** Opening Exercise passage block **
89'–09’: We Remember…
Detlef Humboldt: Actually, I Wanted to Go to Bed Early...
I was living in Prenzlauer Berg at the time. I was home by myself for the first time in days.
Ines, my girlfriend, was with her sister at a restaurant, talking about recent events over a glass of wine—the possible and impossible things that might happen. In the last couple of months, it had been rare for anybody to hang out alone; we spent all our time in small or large groups, at pubs or hanging out at friends’ places. We talked for hours, put together pamphlets and flyers, gave lectures. We felt that the time had come to change the world and that only one’s own perspective was the right and true one. It became almost impossible to keep track of, let alone think about dealing with, all the events and changes raining down on us daily.
We were all still impacted by the huge demonstration that had taken place in Berlin on November 4 as well. Almost one million people had gathered on Alexanderplatz and listened to speeches, including by actors Ulrich Mühe and Steffi Spira and authors Stefan Heym, Christa Wolf and Heiner Müller. Later, my friends and I came to the conclusion that it had struck the lowest common denominator and a real cross-section of East German society had been present. Christians, leftwing liberals, middle-class intellectuals, hard-line communists, social and Christian democrats, not-yet-visible new right-wingers and hypocritical democrats . . . . Everyone pulled together, and it all happened under the sharp eye of the “good old Stasi.”
All these people were unified by one collective wish for change: for democracy, in the sense of bringing prosperity; by the desire to travel; and by a hatred of the old structures of the East German society. Many demonstrators were still filled with the hope that it was possible to combine socialism and democracy. We had all woken from our lethargy, from our private sleep in our private niches—because of the thousands of people who left our little country, because of the impertinent denial of realities by the government and officials in top positions. We had started taking a stand and openly expressing our own thoughts. We had awoken from our self-satisfied mental sleep.
On November 9, 1989, I sat by myself watching the TV news, which was seemingly being shown round the clock. My thoughts were spinning, refusing to come clear. I thought about my sister, who had fled from East Germany and whom I hadn’t been allowed to see since. And I thought about the speeches I’d heard, while keeping one eye on what was on TV. Ines intended to come home around 8:00 p.m.; we were planning to go to bed early. Our bodies needed rest, as they hadn’t been getting much in the last couple of months. And there was no sign of anything big in the news.
** Closing Exercise passage block **
Instruction 1:
Copy word for word the passage of the 1989 recollection from "On November 9, 1989, I" up to and including "in the news.".
Instruction 2:
In the 1989 recollection, what woke people from their lethargy in their private niches? Answer in one to three sentences.
** Opening Recorded information block **
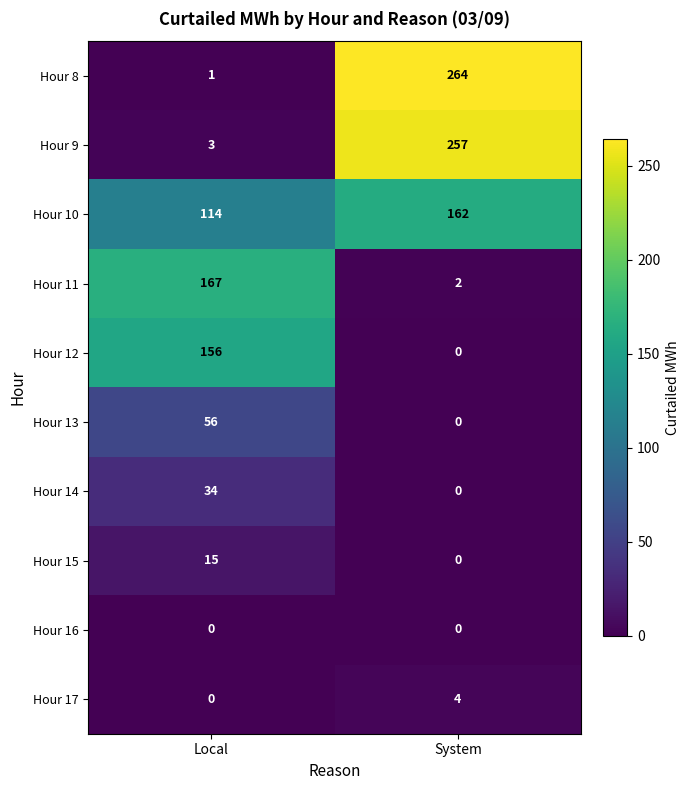

What is the total value across all series at System?

689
** Closing Recorded information block **
Your response 1:
On November 9, 1989, I sat by myself watching the TV news, which was seemingly being shown round the clock. My thoughts were spinning, refusing to come clear. I thought about my sister, who had fled from East Germany and whom I hadn’t been allowed to see since. And I thought about the speeches I’d heard, while keeping one eye on what was on TV. Ines intended to come home around 8:00 p.m.; we were planning to go to bed early. Our bodies needed rest, as they hadn’t been getting much in the last couple of months. And there was no sign of anything big in the news.

Your response 2:
Thousands of people were leaving their small country, and the government and top officials were brazenly denying reality. Because of this, people began taking a stand and openly saying what they thought.